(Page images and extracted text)
Segment Open
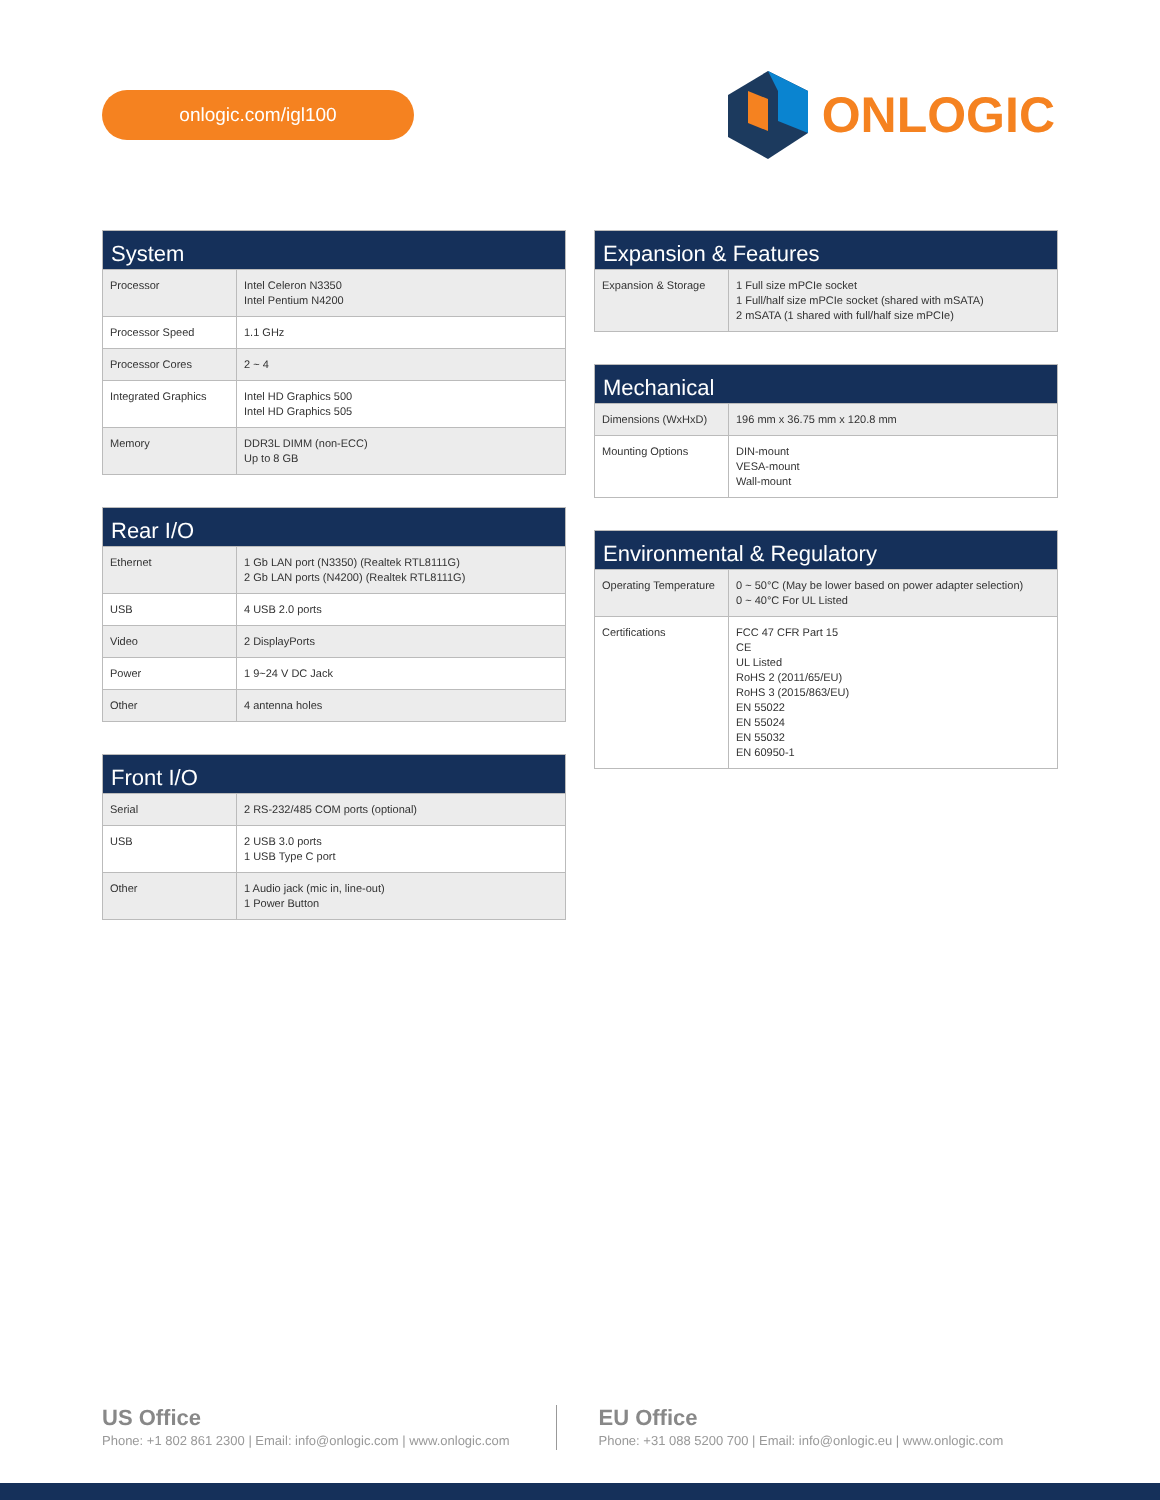onlogic.com/igl100
ONLOGIC
| System | |
| --- | --- |
| Processor | Intel Celeron N3350 Intel Pentium N4200 |
| Processor Speed | 1.1 GHz |
| Processor Cores | 2 ~ 4 |
| Integrated Graphics | Intel HD Graphics 500 Intel HD Graphics 505 |
| Memory | DDR3L DIMM (non-ECC) Up to 8 GB |
| Rear I/O | |
| --- | --- |
| Ethernet | 1 Gb LAN port (N3350) (Realtek RTL8111G) 2 Gb LAN ports (N4200) (Realtek RTL8111G) |
| USB | 4 USB 2.0 ports |
| Video | 2 DisplayPorts |
| Power | 1 9~24 V DC Jack |
| Other | 4 antenna holes |
| Front I/O | |
| --- | --- |
| Serial | 2 RS-232/485 COM ports (optional) |
| USB | 2 USB 3.0 ports 1 USB Type C port |
| Other | 1 Audio jack (mic in, line-out) 1 Power Button |
| Expansion & Features | |
| --- | --- |
| Expansion & Storage | 1 Full size mPCIe socket 1 Full/half size mPCIe socket (shared with mSATA) 2 mSATA (1 shared with full/half size mPCIe) |
| Mechanical | |
| --- | --- |
| Dimensions (WxHxD) | 196 mm x 36.75 mm x 120.8 mm |
| Mounting Options | DIN-mount VESA-mount Wall-mount |
| Environmental & Regulatory | |
| --- | --- |
| Operating Temperature | 0 ~ 50°C (May be lower based on power adapter selection) 0 ~ 40°C For UL Listed |
| Certifications | FCC 47 CFR Part 15 CE UL Listed RoHS 2 (2011/65/EU) RoHS 3 (2015/863/EU) EN 55022 EN 55024 EN 55032 EN 60950-1 |
US Office
Phone: +1 802 861 2300 | Email: info@onlogic.com | www.onlogic.com
EU Office
Phone: +31 088 5200 700 | Email: info@onlogic.eu | www.onlogic.com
Segment Closed
-- Exercise details --
I'd like every record above written out again exactly, without the pictures.

-- The completed task --
onlogic.com/igl100
ONLOGIC
| System | |
| --- | --- |
| Processor | Intel Celeron N3350 Intel Pentium N4200 |
| Processor Speed | 1.1 GHz |
| Processor Cores | 2 ~ 4 |
| Integrated Graphics | Intel HD Graphics 500 Intel HD Graphics 505 |
| Memory | DDR3L DIMM (non-ECC) Up to 8 GB |
| Rear I/O | |
| --- | --- |
| Ethernet | 1 Gb LAN port (N3350) (Realtek RTL8111G) 2 Gb LAN ports (N4200) (Realtek RTL8111G) |
| USB | 4 USB 2.0 ports |
| Video | 2 DisplayPorts |
| Power | 1 9~24 V DC Jack |
| Other | 4 antenna holes |
| Front I/O | |
| --- | --- |
| Serial | 2 RS-232/485 COM ports (optional) |
| USB | 2 USB 3.0 ports 1 USB Type C port |
| Other | 1 Audio jack (mic in, line-out) 1 Power Button |
| Expansion & Features | |
| --- | --- |
| Expansion & Storage | 1 Full size mPCIe socket 1 Full/half size mPCIe socket (shared with mSATA) 2 mSATA (1 shared with full/half size mPCIe) |
| Mechanical | |
| --- | --- |
| Dimensions (WxHxD) | 196 mm x 36.75 mm x 120.8 mm |
| Mounting Options | DIN-mount VESA-mount Wall-mount |
| Environmental & Regulatory | |
| --- | --- |
| Operating Temperature | 0 ~ 50°C (May be lower based on power adapter selection) 0 ~ 40°C For UL Listed |
| Certifications | FCC 47 CFR Part 15 CE UL Listed RoHS 2 (2011/65/EU) RoHS 3 (2015/863/EU) EN 55022 EN 55024 EN 55032 EN 60950-1 |
US Office
Phone: +1 802 861 2300 | Email: info@onlogic.com | www.onlogic.com
EU Office
Phone: +31 088 5200 700 | Email: info@onlogic.eu | www.onlogic.com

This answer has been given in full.